Professor MacBryde, of Strathclyde's Department of Design, Manufacturing and Engineering Management, said: “Our long-term vision is to build a strong, vibrant, interdisciplinary community to support UK manufacturing in the adoption and development of digital technologies that will result in a stronger, more resilient, manufacturing base. We know that technology alone is not enough. We need to harness the knowledge of people and society to really reap the full benefits that technology can bring.

"Whilst there are clear advantages of this network for the economy, manufacturers and technology providers, there are also benefits for the academic communities. Collaborative working, new challenges and contexts will open up new avenues for world leading research.”

Professor Godsell said: “Looking to the future, our aspirations for InterAct is a community, with clear added-value for all, where stakeholder groups want to engage and be part of the network. We will embed diversity and inclusivity. Diversity of thought will bring benefits of multiple perspectives. Inclusivity will help us to embrace and collaborate with existing research groupings, rather than compete with them.

Participation will be based on expertise, not status, and we will seek to develop people at all stages of their careers. Our vision of success would be that the InterAct is seen as a partner of choice; easy to work with, welcoming, and professional. Ultimately, we would like to be a one-stop shop that curates existing & emerging knowledge and capabilities, research and education, and showcases leading practice.”

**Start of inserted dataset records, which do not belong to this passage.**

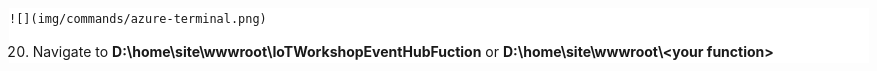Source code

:     ![](img/commands/azure-terminal.png)

20. Navigate to **D:\\home\\site\\wwwroot\\IoTWorkshopEventHubFuction** or **D:\\home\\site\\wwwroot\\\<your function>**
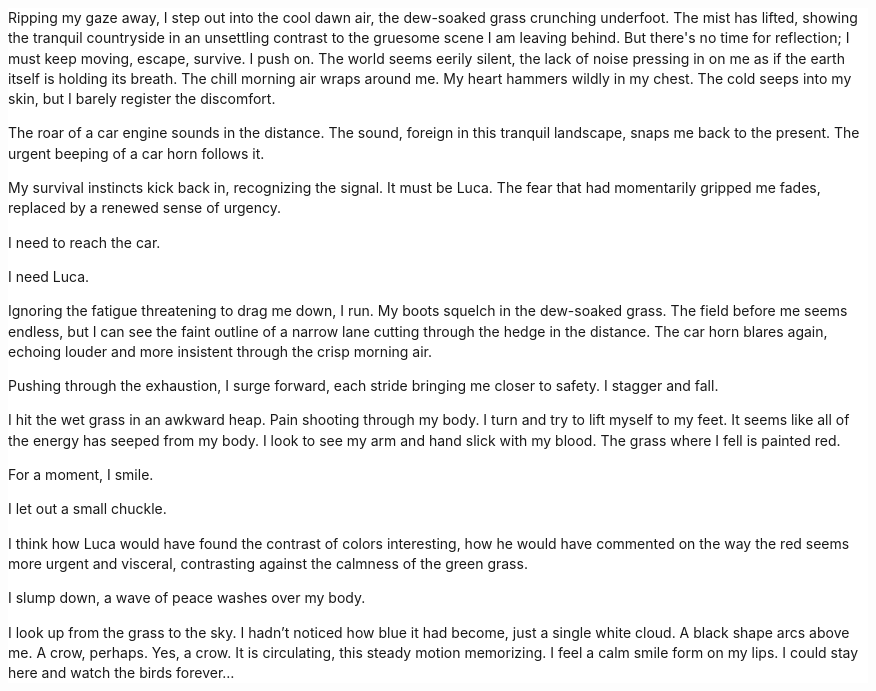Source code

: Ripping my gaze away, I step out into the cool dawn air, the dew-soaked grass crunching underfoot. The mist has lifted, showing the tranquil countryside in an unsettling contrast to the gruesome scene I am leaving behind. But there's no time for reflection; I must keep moving, escape, survive. I push on. The world seems eerily silent, the lack of noise pressing in on me as if the earth itself is holding its breath. The chill morning air wraps around me. My heart hammers wildly in my chest. The cold seeps into my skin, but I barely register the discomfort.
 
The roar of a car engine sounds in the distance. The sound, foreign in this tranquil landscape, snaps me back to the present. The urgent beeping of a car horn follows it.
 
My survival instincts kick back in, recognizing the signal. It must be Luca. The fear that had momentarily gripped me fades, replaced by a renewed sense of urgency. 

I need to reach the car. 

I need Luca.

Ignoring the fatigue threatening to drag me down, I run. My boots squelch in the dew-soaked grass. The field before me seems endless, but I can see the faint outline of a narrow lane cutting through the hedge in the distance. The car horn blares again, echoing louder and more insistent through the crisp morning air.
 
Pushing through the exhaustion, I surge forward, each stride bringing me closer to safety. I stagger and fall. 

I hit the wet grass in an awkward heap. Pain shooting through my body. I turn and try to lift myself to my feet. It seems like all of the energy has seeped from my body. I look to see my arm and hand slick with my blood. The grass where I fell is painted red. 

For a moment, I smile. 

I let out a small chuckle. 

I think how Luca would have found the contrast of colors interesting, how he would have commented on the way the red seems more urgent and visceral, contrasting against the calmness of the green grass. 

I slump down, a wave of peace washes over my body. 

I look up from the grass to the sky. I hadn’t noticed how blue it had become, just a single white cloud. A black shape arcs above me. A crow, perhaps. Yes, a crow. It is circulating, this steady motion memorizing. I feel a calm smile form on my lips. I could stay here and watch the birds forever…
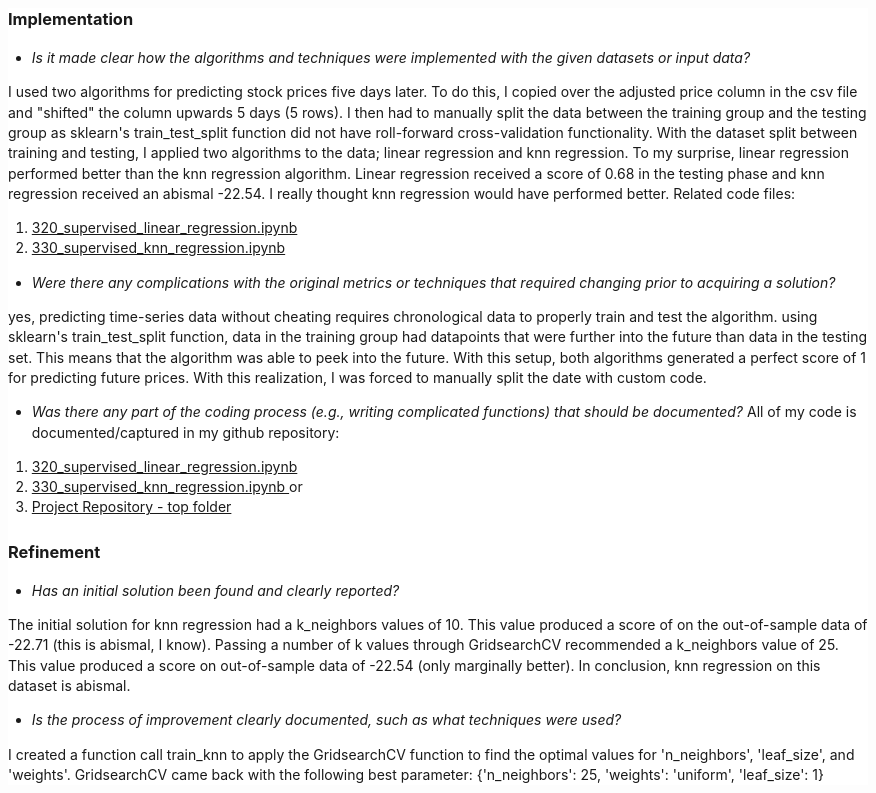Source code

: 
### Implementation

- _Is it made clear how the algorithms and techniques were implemented with the given datasets or input data?_

I used two algorithms for predicting stock prices five days later.  To do this, I copied over the adjusted price column in the csv file and "shifted" the column upwards 5 days (5 rows).  I then had to manually split the data between the training group and the testing group as sklearn's train_test_split function did not have roll-forward cross-validation functionality.  With the dataset split between training and testing, I applied two algorithms to the data; linear regression and knn regression.  To my surprise, linear regression performed better than the knn regression algorithm.  Linear regression received a score of 0.68 in the testing phase and knn regression received an abismal  -22.54.  I really thought knn regression would have performed better.  Related code files:
1) <a href="https://github.com/carldgosselin/build-a-stock-price-indicator/blob/master/320_supervised_linear_regression.ipynb"> 320_supervised_linear_regression.ipynb </a>
2) <a href="https://github.com/carldgosselin/build-a-stock-price-indicator/blob/master/330_supervised_knn_regression.ipynb"> 330_supervised_knn_regression.ipynb </a>


- _Were there any complications with the original metrics or techniques that required changing prior to acquiring a solution?_

yes, predicting time-series data without cheating requires chronological data to properly train and test the algorithm.  using sklearn's train_test_split function, data in the training group had datapoints that were further into the future than data in the testing set.  This means that the algorithm was able to peek into the future.  With this setup, both algorithms generated a perfect score of 1 for predicting future prices.  With this realization, I was forced to manually split the date with custom code.


- _Was there any part of the coding process (e.g., writing complicated functions) that should be documented?_
All of my code is documented/captured in my github repository:
1) <a href="https://github.com/carldgosselin/build-a-stock-price-indicator/blob/master/320_supervised_linear_regression.ipynb"> 320_supervised_linear_regression.ipynb </a>
2) <a href="https://github.com/carldgosselin/build-a-stock-price-indicator/blob/master/330_supervised_knn_regression.ipynb"> 330_supervised_knn_regression.ipynb </a>
or
3) <a href="https://github.com/carldgosselin/build-a-stock-price-indicator"> Project Repository - top folder</a>


### Refinement

- _Has an initial solution been found and clearly reported?_

The initial solution for knn regression had a k_neighbors values of 10.  This value produced a score of on the out-of-sample data of -22.71 (this is abismal, I know).  Passing a number of k values through GridsearchCV recommended a k_neighbors value of 25.  This value produced a score on out-of-sample data of -22.54 (only marginally better).  In conclusion, knn regression on this dataset is abismal.

- _Is the process of improvement clearly documented, such as what techniques were used?_

I created a function call train_knn to apply the GridsearchCV function to find the optimal values for 'n_neighbors', 'leaf_size', and 'weights'.  GridsearchCV came back with the following best parameter:  {'n_neighbors': 25, 'weights': 'uniform', 'leaf_size': 1}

Chris Courtney, Challenge Director for Made Smarter Innovation, UKRI said: “Digital technologies have the power to radically transform how we manufacture and deliver the products and services of the future and deliver a more sustainable, resilient, prosperous economy with fundamental changes to the nature of work. A key part of delivering an optimal future in manufacturing will be enabled by harnessing the insights from the broader economic, social, regulatory, and political sciences.

"I’m delighted to see the launch of InterAct and to welcome Jan and Jill to the overall effort as co-directors, combining two of our leading academics in this space bringing leadership, insight with a passion for manufacturing. I’m excited to get this work underway and to support Jill and Jan as they reach out to the broad network of capability to engage and shape a vital and exciting programme of work.”

The InterAct network will officially launch during Digital Manufacturing Week which takes place in Liverpool from 9-11 November.

Strathclyde is the anchor university for the National Manufacturing Institute Scotland (NMIS), a group of industry-led manufacturing research and development facilities with a network of Partners across Scotland brought together to boost the manufacturing community.